Trump fumes as US carmakers pursue drive for lower emissions
President and major manufacturers in stand-off over exhaust emission standards
US president Donald Trump claimed on Twitter that Ford wanted “to build a much more expensive car, that is far less safe and doesn’t work as well”. Photograph: Doug Mills/New York Times
A dispute between US president Donald Trump and four major car manufacturers over emissions standards has turned nasty. But the Trump administration’s short-term goals for reducing carbon emissions are so clearly bogus they are enough to have somehow made it possible for the motor industry – a major contributor to global warming – to come out of a disagreement (ostensibly about the environment) looking like the good guys.
Trump has said he applies many of the same principles he used in running businesses to running a country effectively. But when several of your most influential employees publicly oppose and ignore orders coming directly from the chief executive this cannot be a positive indication that this approach is workable in politics.
That’s what’s currently happening in America Inc. A number of major global auto manufacturers, including Ford, Honda, Volkswagen and BMW, oppose a federal government policy objective aimed at reversing car exhaust emission standards (established late in the Obama administration) that would freeze them to a limit of their 2020 miles-per-gallon targets.
For the last three years Trump has been formulating plans “for the biggest deregulatory effort” of his presidency.
One might assume a policy that would ease the financial burden of reducing the auto industry’s carbon footprint would be welcomed by US car manufacturers. Instead Ford, Honda, Volkswagen and BMW have declared their support for California governor Gavin Newsom by agreeing to comply with stricter benchmarks being laid out in the state. It has been reported that Mercedes Benz is soon to join the four, which together produce nearly a third of all vehicles sold in the US.
Upon hearing the news that his efforts to create a nationwide emissions standard were being ignored, Trump did what all credible heads of state would do: he got on Twitter. Singling out Ford as the ringleader, the president told his 63 million followers that its founder Henry Ford would likely be unimpressed that the good name of his company was being dishonoured by its current leadership for “wanting to build a much more expensive car, that is far less safe and doesn’t work as well”.

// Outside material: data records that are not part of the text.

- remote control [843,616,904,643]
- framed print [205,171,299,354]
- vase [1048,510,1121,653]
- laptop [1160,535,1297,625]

What the hell was he on about? Notwithstanding the various criticisms Twitter has been subjected to recently, it has never been a suitable medium for providing context: one of the more crucial elements to effective communications that still seems to be an afterthought for most Twitterati (despite now having a whopping 280 characters at one’s disposal).

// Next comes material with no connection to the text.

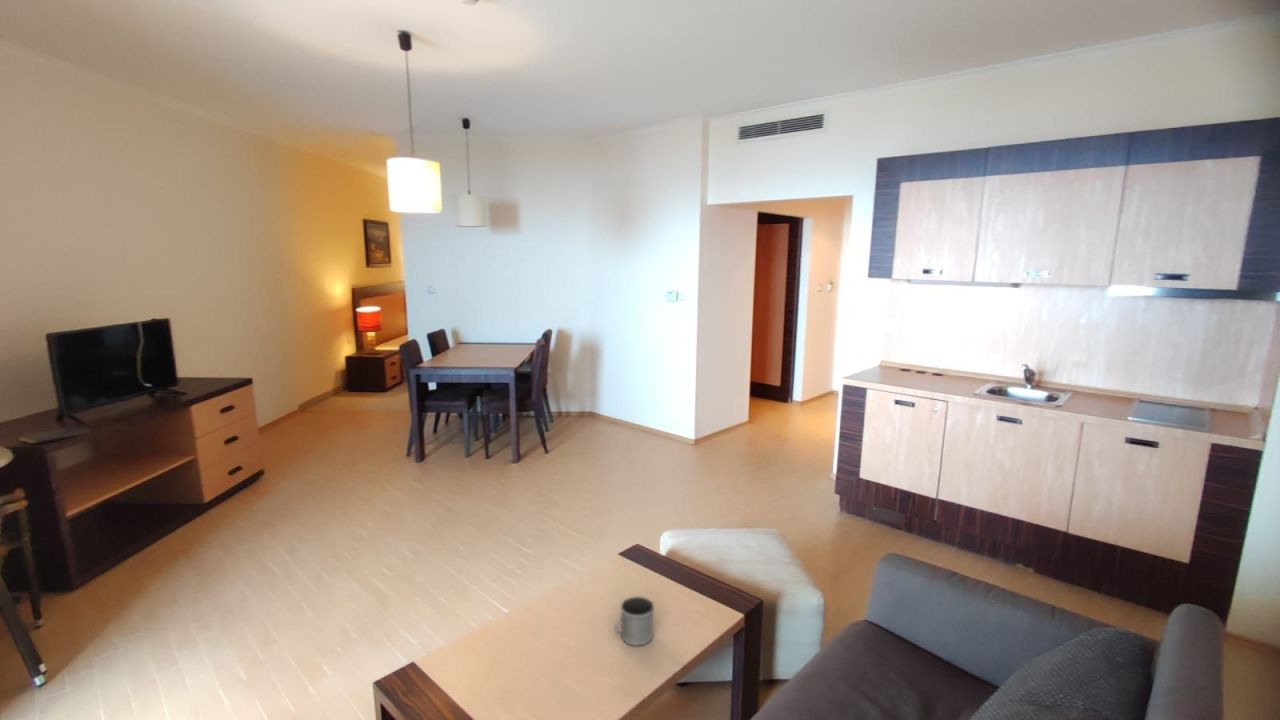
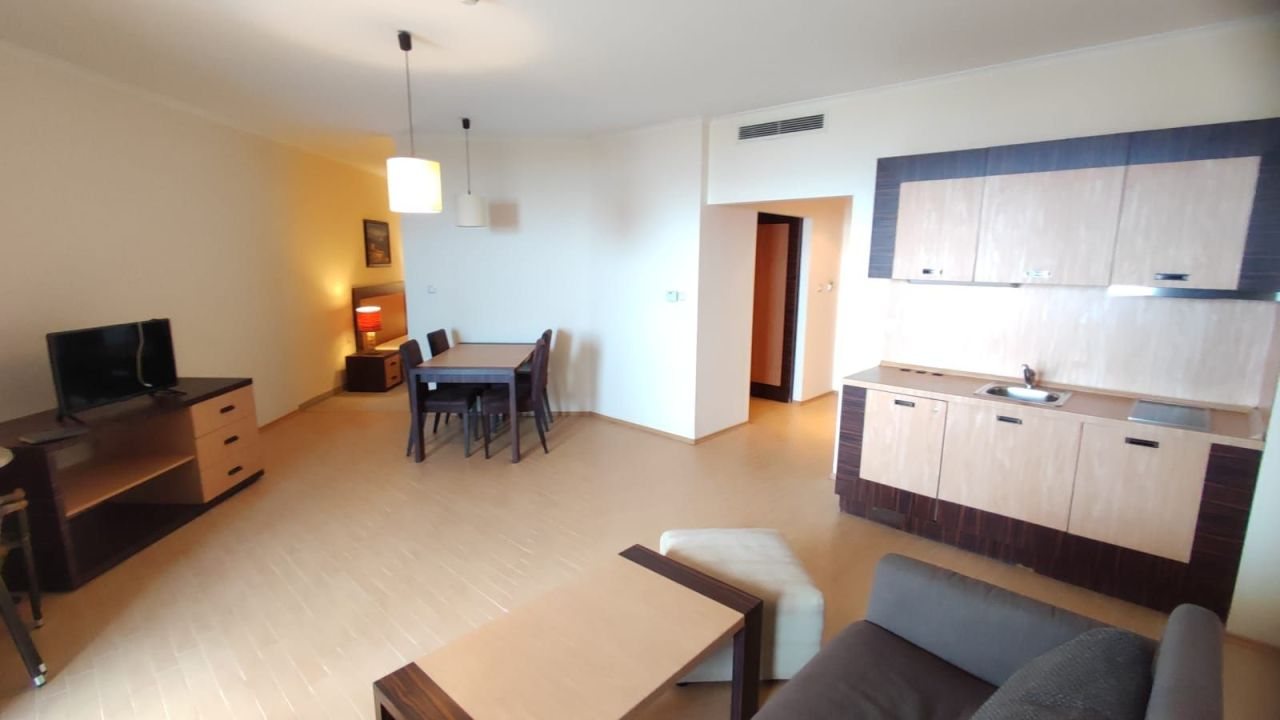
- mug [613,596,655,647]
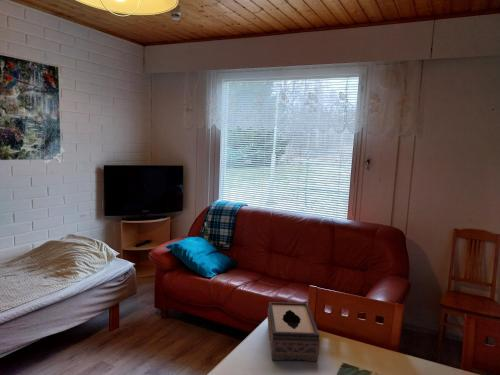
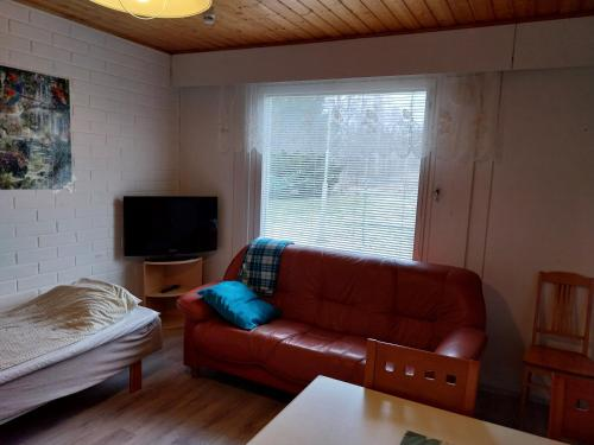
- tissue box [267,301,321,362]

The tweet was in reference to some warped logic used by officials from the now oxymoronic Environmental Protection Agency and the National Highway Traffic Safety Administration, the two entities who jointly manage fuel economy regulations.
The previous administration had set fuel efficiency targets for new cars to reach a minimum of 55mpg by 2025. When opponents of this target took the helm at the aforementioned regulatory duo they argued it was too ambitious and needed to be revised down because the resulting drop in the price of petrol would incentivise more Americans to drive leading to an inevitable rise in the number of road fatalities. (Warped logic isn’t necessarily always bogus but it’s almost always ridiculous.)

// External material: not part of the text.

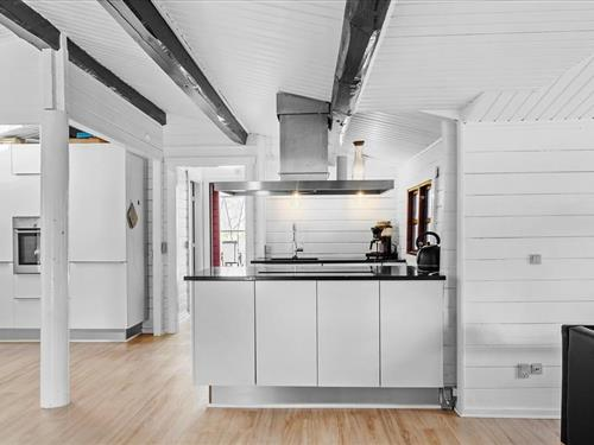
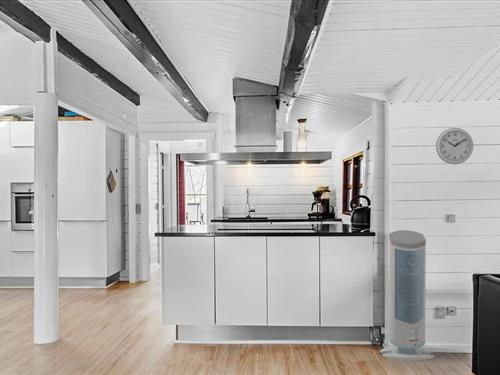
+ air purifier [379,229,435,362]
+ wall clock [435,127,474,165]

American car manufacturers didn’t like the ambitious targets set by Obama all that much either but knew they were coming sooner or later.
Now the group of rebel car makers has struck a deal with California that all parties appear to be satisfied with. Aside from the obvious environmental benefits of improving fuel economy generally, California is keen to ramp up electric vehicle production.
An economy as large as California’s with a hunger for electric vehicles is just the impetus required by automakers craving regulatory certainty as well as policy support to justify the billions being spent on research and development in relation to electric vehicle technology. Unsurprisingly, therefore, a major component of the agreement reached by Ford and its allies with the Democratic governor of the country’s largest state is a commitment to co-operate with each other in the development of the electric car industry in tandem with the infrastructure needed to make the technology a viable alternative to conventional combustible engines.
Ford alone has spent more than $11 billion (€9.96 billion) on its development of battery-based cars and recently announced it had struck a deal with competitor Volkswagen, allowing it to share the German’s all-electric platform. Volkswagen is also busy with its R&D as it plans to roll out up to 70 different battery-powered new vehicle models across its brands by 2025. The car giant recently revised up its expected production volume expectations in that period from 15 million to 22 million. The first of the new cars was revealed this week at the Frankfurt auto show in the form of the new ID.3.
Trump’s once-powerful strategy for overcoming disobedient subjects – that is, saying nasty things about them on Twitter – may be losing its venom. But this stand-off isn’t over. In the absence of a tweet insulting enough to scare off four of the world’s largest car manufacturers, the US justice department has “opened an antitrust inquiry investigating if the automakers’ deal with California is in violation of federal antitrust laws and could potentially be limiting consumer choice”.
Perhaps it will in the short term, as electric cars don’t enjoy the economies of scale that allow for prices to drop. It’s inevitable that demand will rise, though. And all this short-term thinking in the White House could lead to an even shorter term in office for this administration.